::: Raw data :::
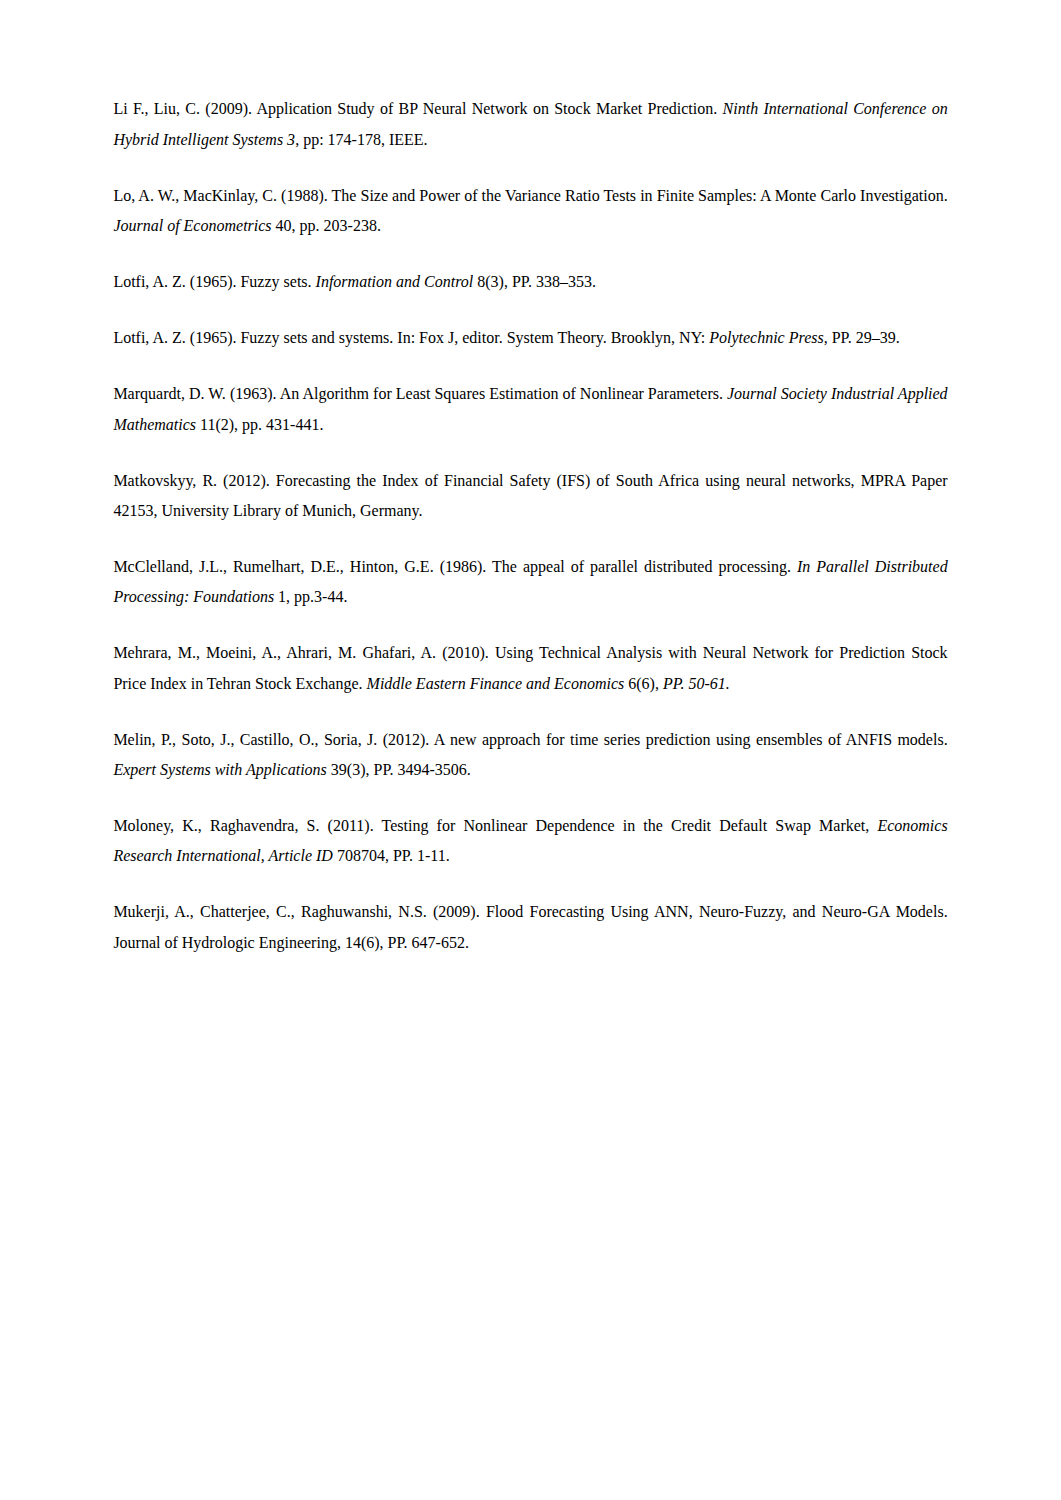Li F., Liu, C. (2009). Application Study of BP Neural Network on Stock Market Prediction. Ninth International Conference on Hybrid Intelligent Systems 3, pp: 174-178, IEEE.
Lo, A. W., MacKinlay, C. (1988). The Size and Power of the Variance Ratio Tests in Finite Samples: A Monte Carlo Investigation. Journal of Econometrics 40, pp. 203-238.
Lotfi, A. Z. (1965). Fuzzy sets. Information and Control 8(3), PP. 338–353.
Lotfi, A. Z. (1965). Fuzzy sets and systems. In: Fox J, editor. System Theory. Brooklyn, NY: Polytechnic Press, PP. 29–39.
Marquardt, D. W. (1963). An Algorithm for Least Squares Estimation of Nonlinear Parameters. Journal Society Industrial Applied Mathematics 11(2), pp. 431-441.
Matkovskyy, R. (2012). Forecasting the Index of Financial Safety (IFS) of South Africa using neural networks, MPRA Paper 42153, University Library of Munich, Germany.
McClelland, J.L., Rumelhart, D.E., Hinton, G.E. (1986). The appeal of parallel distributed processing. In Parallel Distributed Processing: Foundations 1, pp.3-44.
Mehrara, M., Moeini, A., Ahrari, M. Ghafari, A. (2010). Using Technical Analysis with Neural Network for Prediction Stock Price Index in Tehran Stock Exchange. Middle Eastern Finance and Economics 6(6), PP. 50-61.
Melin, P., Soto, J., Castillo, O., Soria, J. (2012). A new approach for time series prediction using ensembles of ANFIS models. Expert Systems with Applications 39(3), PP. 3494-3506.
Moloney, K., Raghavendra, S. (2011). Testing for Nonlinear Dependence in the Credit Default Swap Market, Economics Research International, Article ID 708704, PP. 1-11.
Mukerji, A., Chatterjee, C., Raghuwanshi, N.S. (2009). Flood Forecasting Using ANN, Neuro-Fuzzy, and Neuro-GA Models. Journal of Hydrologic Engineering, 14(6), PP. 647-652.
:::
_Task instructions_:
Repeat the listing above word for word. Do not include the pictures.

_Result of the exercise_:
Li F., Liu, C. (2009). Application Study of BP Neural Network on Stock Market Prediction. Ninth International Conference on Hybrid Intelligent Systems 3, pp: 174-178, IEEE.
Lo, A. W., MacKinlay, C. (1988). The Size and Power of the Variance Ratio Tests in Finite Samples: A Monte Carlo Investigation. Journal of Econometrics 40, pp. 203-238.
Lotfi, A. Z. (1965). Fuzzy sets. Information and Control 8(3), PP. 338–353.
Lotfi, A. Z. (1965). Fuzzy sets and systems. In: Fox J, editor. System Theory. Brooklyn, NY: Polytechnic Press, PP. 29–39.
Marquardt, D. W. (1963). An Algorithm for Least Squares Estimation of Nonlinear Parameters. Journal Society Industrial Applied Mathematics 11(2), pp. 431-441.
Matkovskyy, R. (2012). Forecasting the Index of Financial Safety (IFS) of South Africa using neural networks, MPRA Paper 42153, University Library of Munich, Germany.
McClelland, J.L., Rumelhart, D.E., Hinton, G.E. (1986). The appeal of parallel distributed processing. In Parallel Distributed Processing: Foundations 1, pp.3-44.
Mehrara, M., Moeini, A., Ahrari, M. Ghafari, A. (2010). Using Technical Analysis with Neural Network for Prediction Stock Price Index in Tehran Stock Exchange. Middle Eastern Finance and Economics 6(6), PP. 50-61.
Melin, P., Soto, J., Castillo, O., Soria, J. (2012). A new approach for time series prediction using ensembles of ANFIS models. Expert Systems with Applications 39(3), PP. 3494-3506.
Moloney, K., Raghavendra, S. (2011). Testing for Nonlinear Dependence in the Credit Default Swap Market, Economics Research International, Article ID 708704, PP. 1-11.
Mukerji, A., Chatterjee, C., Raghuwanshi, N.S. (2009). Flood Forecasting Using ANN, Neuro-Fuzzy, and Neuro-GA Models. Journal of Hydrologic Engineering, 14(6), PP. 647-652.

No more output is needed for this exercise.